Will pressure from the United States, fear of losing the last dollar correspondent account and an impending vote on admission into the OECD finally force Latvia to curb the laundering of dirty money for shady figures from the former Soviet Union via Latvia’s non-resident banks?

 

Last autumn two heads of influential security committees of the Latvian parliament had a rather unpleasant conversation with high ranking Treasury official in Washington.

Ainārs Latkovskis, head of the Latvia’s parliamentary Defense Committee, said in an interview with Re:Baltica, recounting a conversation with Treasury’s Assistant Secretary for Terrorist Financing Daniel Glaser:

“Although your country is small, and your administration is small, the amount of dollars going through your financial system is one per cent of all U.S. dollar transactions in the world. That’s hundreds and hundreds of millions. You must be able to control it. How you do it is up to you,”

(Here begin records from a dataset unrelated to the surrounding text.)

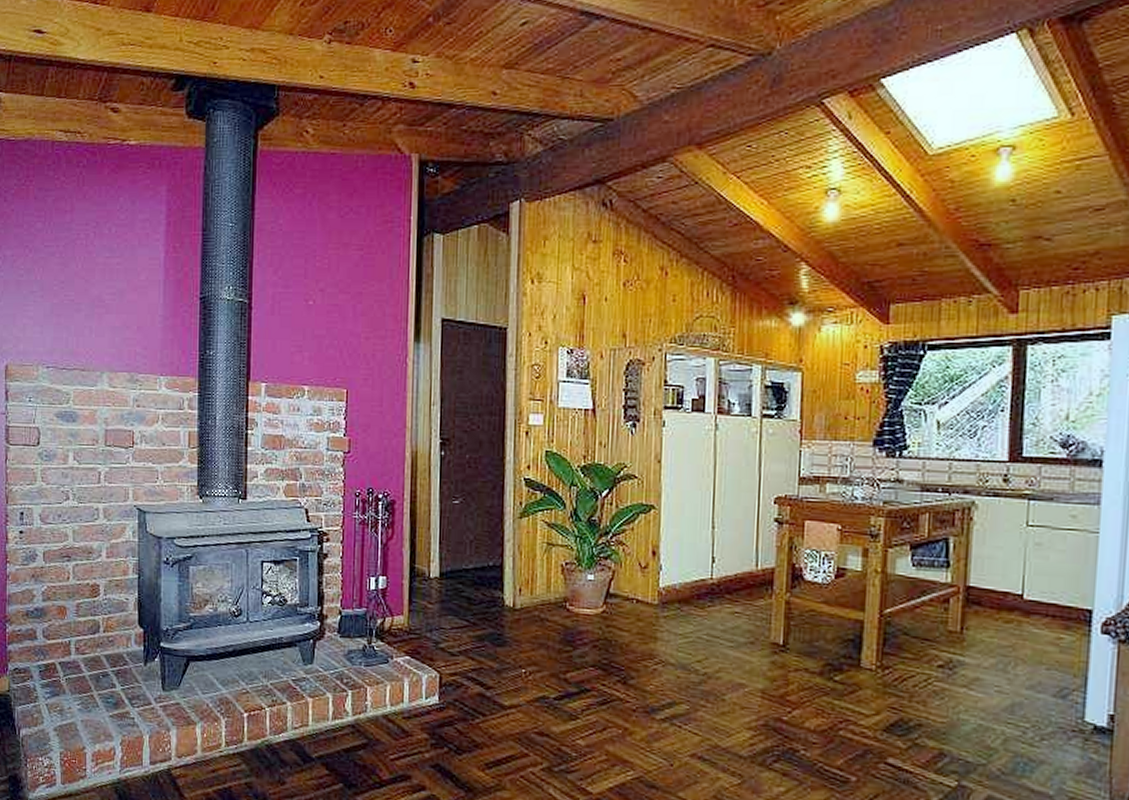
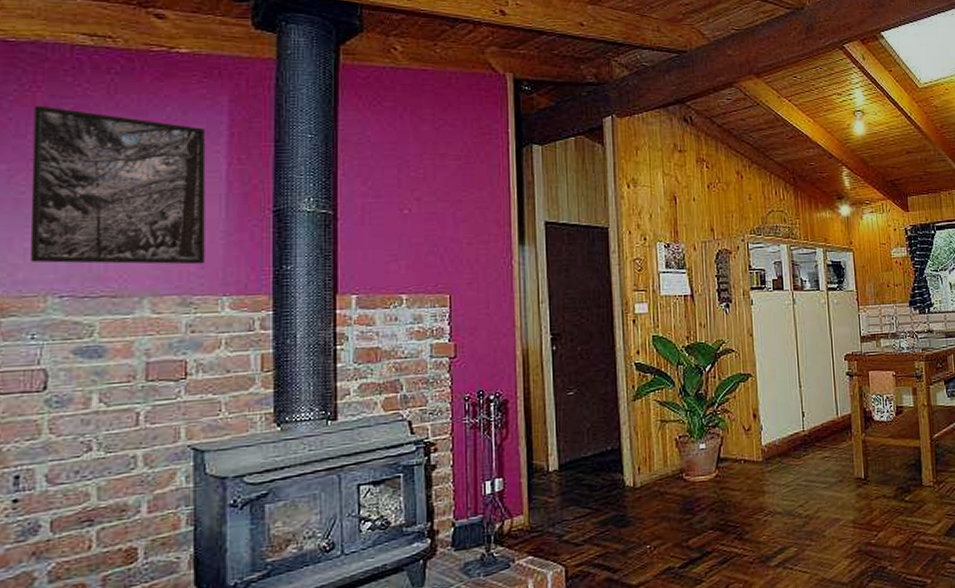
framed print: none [27,198,149,345] -> present [30,105,206,265]

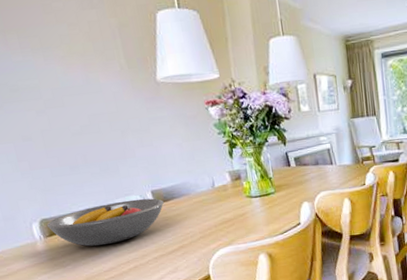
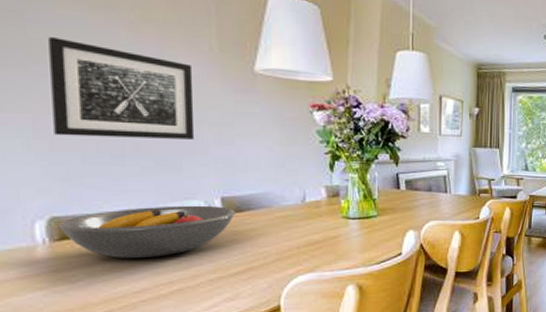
wall art: none [11,80,124,157] -> present [48,37,195,139]

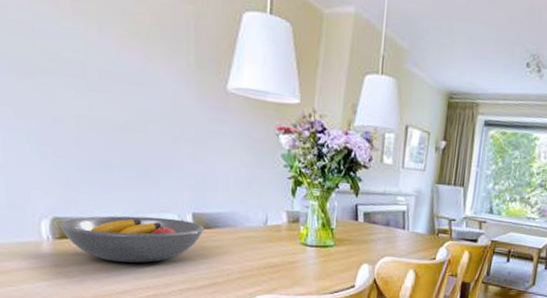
wall art: present [48,37,195,139] -> none [52,48,172,155]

A similar message awaited Latkovskis and Solvita Āboltiņa, head of the National Security Committee, at the Department of State. The need to finally start seriously clamping down on the stream of dirty millions flowing through Latvia, mostly from the former Soviet Union, was constantly mentioned by the new U.S. ambassador in each of her introductory visits to Riga. It was also brought to the attention of Latvia’s Minister of Foreign Affairs by close associates of the U.S. Secretary of State.

In January, 2016, the subject was raised in the U.S. Congress. When speaking about the $1 billion stolen from Moldova and the three Latvian banks, Congresswoman Sheila Jackson Lee said:

“These banks appear to be financial institutions controlled by associates and friends of Russian President Vladimir Putin who have a demonstrated history of plundering the national treasuries of the former CIS countries.”

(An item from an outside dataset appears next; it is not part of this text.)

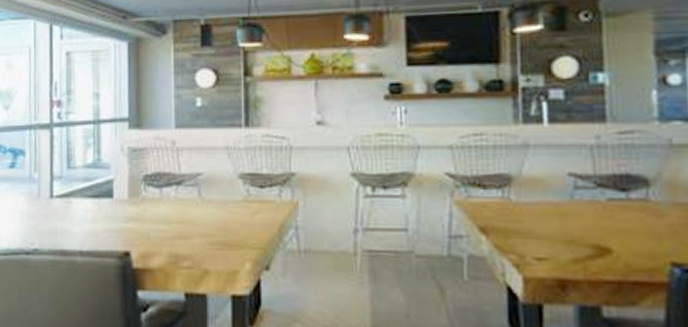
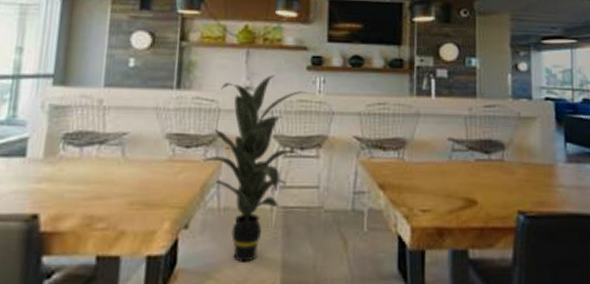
indoor plant: none [276,107,388,307] -> present [201,74,305,262]

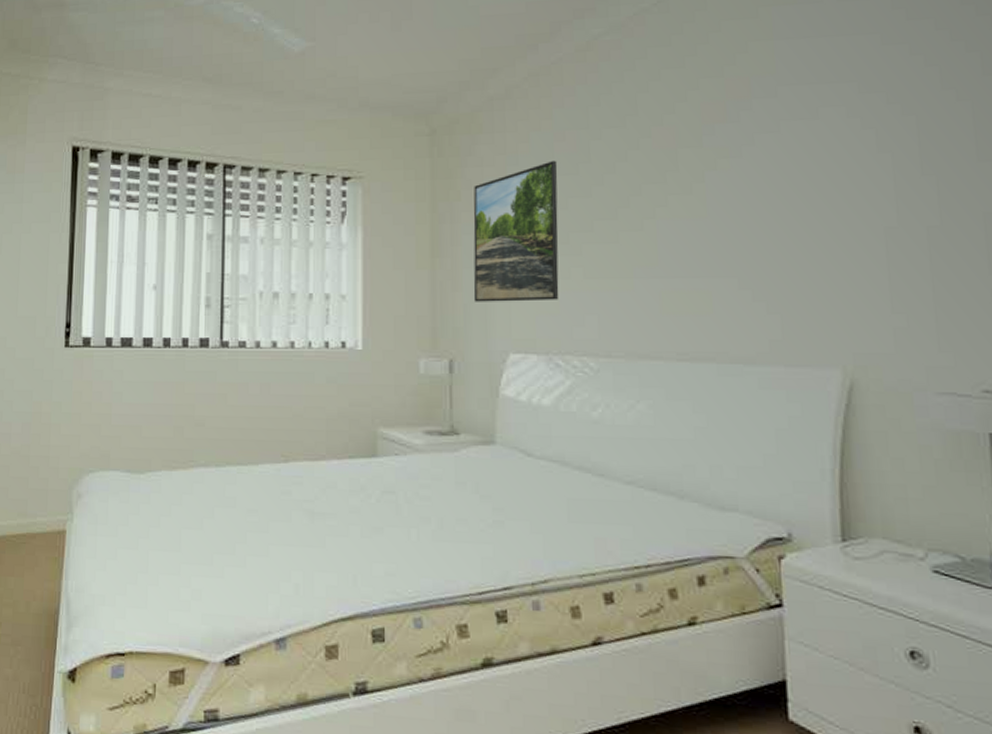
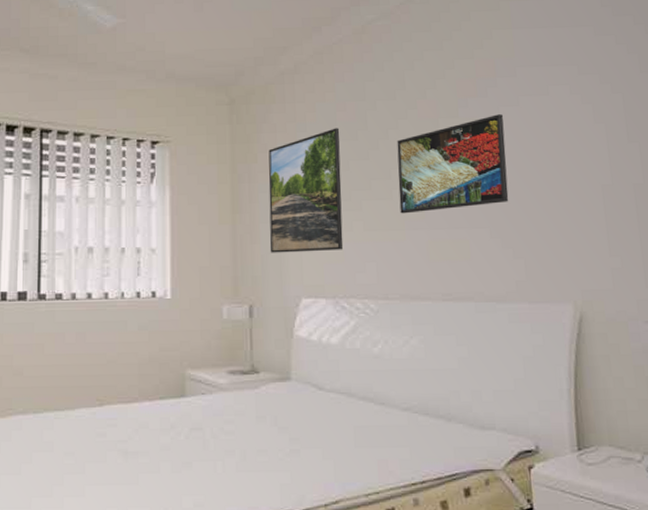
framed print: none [625,143,764,260] -> present [397,114,509,214]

She called upon the White House and the Congress to investigate whether the funds end up in the hands of terrorist organisations.

The risk now is for the country to be slapped in the face with a “no” from the Organisation for Economic Co-operation and Development (OECD) which Latvia is eager to join, as well as the possibility of losing its last dollar correspondent account in a western financial institution that’s still cooperating with Latvian banks, and pressure from the U.S. are the reasons why the political elite and the banking supervisor of Latvia have suddenly awoken from lethargy.